• Exercise directions
Without including any picture, repeat the records below exactly.

-------- Supplied entries --------

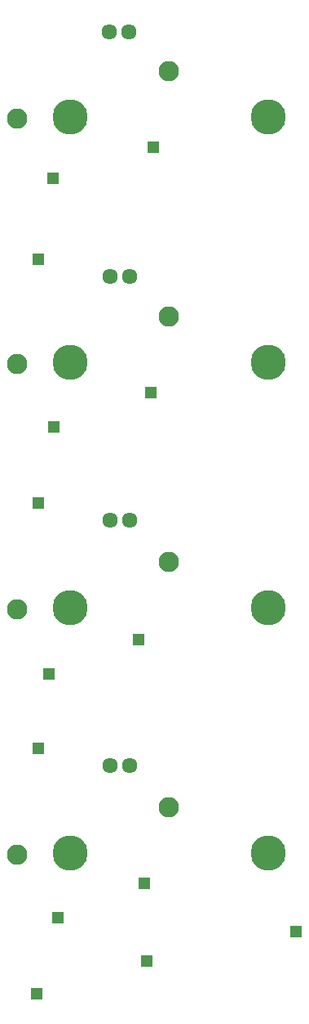
<source format=gbs>
G75*
%MOIN*%
%OFA0B0*%
%FSLAX25Y25*%
%IPPOS*%
%LPD*%
%AMOC8*
5,1,8,0,0,1.08239X$1,22.5*
%
%ADD10C,0.05543*%
%ADD11C,0.06343*%
%ADD12C,0.14383*%
%ADD13C,0.07500*%
%ADD14C,0.08300*%
%ADD15R,0.03962X0.03962*%
%ADD16R,0.04762X0.04762*%
D10*
X0056063Y0310000D03*
X0063937Y0310000D03*
X0056063Y0110500D03*
X0063937Y0110500D03*
X0056063Y0210500D03*
X0063937Y0210500D03*
X0055563Y0409500D03*
X0063437Y0409500D03*
D11*
X0056063Y0310000D03*
X0063937Y0310000D03*
X0056063Y0110500D03*
X0063937Y0110500D03*
X0056063Y0210500D03*
X0063937Y0210500D03*
X0055563Y0409500D03*
X0063437Y0409500D03*
D12*
X0120551Y0275000D03*
X0039449Y0275000D03*
X0120551Y0075000D03*
X0039449Y0075000D03*
X0120551Y0175000D03*
X0039449Y0175000D03*
X0120551Y0375000D03*
X0039449Y0375000D03*
D13*
X0080000Y0293504D03*
X0018071Y0274213D03*
X0080000Y0093504D03*
X0018071Y0074213D03*
X0080000Y0193504D03*
X0018071Y0174213D03*
X0080000Y0393504D03*
X0018071Y0374213D03*
D14*
X0080000Y0293504D03*
X0018071Y0274213D03*
X0080000Y0093504D03*
X0018071Y0074213D03*
X0080000Y0193504D03*
X0018071Y0174213D03*
X0080000Y0393504D03*
X0018071Y0374213D03*
D15*
X0026000Y0017500D03*
X0026500Y0117500D03*
X0026500Y0217500D03*
X0026500Y0317000D03*
X0071000Y0031000D03*
X0132000Y0043000D03*
X0034500Y0048500D03*
X0067500Y0162000D03*
X0070000Y0062500D03*
X0072500Y0262500D03*
X0031000Y0148000D03*
X0033000Y0248500D03*
X0073500Y0362500D03*
X0032500Y0350000D03*
D16*
X0026000Y0017500D03*
X0026500Y0117500D03*
X0026500Y0217500D03*
X0026500Y0317000D03*
X0071000Y0031000D03*
X0132000Y0043000D03*
X0034500Y0048500D03*
X0067500Y0162000D03*
X0070000Y0062500D03*
X0072500Y0262500D03*
X0031000Y0148000D03*
X0033000Y0248500D03*
X0073500Y0362500D03*
X0032500Y0350000D03*
M02*

</source>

--------

• Answer section
<source format=gbs>
G75*
%MOIN*%
%OFA0B0*%
%FSLAX25Y25*%
%IPPOS*%
%LPD*%
%AMOC8*
5,1,8,0,0,1.08239X$1,22.5*
%
%ADD10C,0.05543*%
%ADD11C,0.06343*%
%ADD12C,0.14383*%
%ADD13C,0.07500*%
%ADD14C,0.08300*%
%ADD15R,0.03962X0.03962*%
%ADD16R,0.04762X0.04762*%
D10*
X0056063Y0310000D03*
X0063937Y0310000D03*
X0056063Y0110500D03*
X0063937Y0110500D03*
X0056063Y0210500D03*
X0063937Y0210500D03*
X0055563Y0409500D03*
X0063437Y0409500D03*
D11*
X0056063Y0310000D03*
X0063937Y0310000D03*
X0056063Y0110500D03*
X0063937Y0110500D03*
X0056063Y0210500D03*
X0063937Y0210500D03*
X0055563Y0409500D03*
X0063437Y0409500D03*
D12*
X0120551Y0275000D03*
X0039449Y0275000D03*
X0120551Y0075000D03*
X0039449Y0075000D03*
X0120551Y0175000D03*
X0039449Y0175000D03*
X0120551Y0375000D03*
X0039449Y0375000D03*
D13*
X0080000Y0293504D03*
X0018071Y0274213D03*
X0080000Y0093504D03*
X0018071Y0074213D03*
X0080000Y0193504D03*
X0018071Y0174213D03*
X0080000Y0393504D03*
X0018071Y0374213D03*
D14*
X0080000Y0293504D03*
X0018071Y0274213D03*
X0080000Y0093504D03*
X0018071Y0074213D03*
X0080000Y0193504D03*
X0018071Y0174213D03*
X0080000Y0393504D03*
X0018071Y0374213D03*
D15*
X0026000Y0017500D03*
X0026500Y0117500D03*
X0026500Y0217500D03*
X0026500Y0317000D03*
X0071000Y0031000D03*
X0132000Y0043000D03*
X0034500Y0048500D03*
X0067500Y0162000D03*
X0070000Y0062500D03*
X0072500Y0262500D03*
X0031000Y0148000D03*
X0033000Y0248500D03*
X0073500Y0362500D03*
X0032500Y0350000D03*
D16*
X0026000Y0017500D03*
X0026500Y0117500D03*
X0026500Y0217500D03*
X0026500Y0317000D03*
X0071000Y0031000D03*
X0132000Y0043000D03*
X0034500Y0048500D03*
X0067500Y0162000D03*
X0070000Y0062500D03*
X0072500Y0262500D03*
X0031000Y0148000D03*
X0033000Y0248500D03*
X0073500Y0362500D03*
X0032500Y0350000D03*
M02*

</source>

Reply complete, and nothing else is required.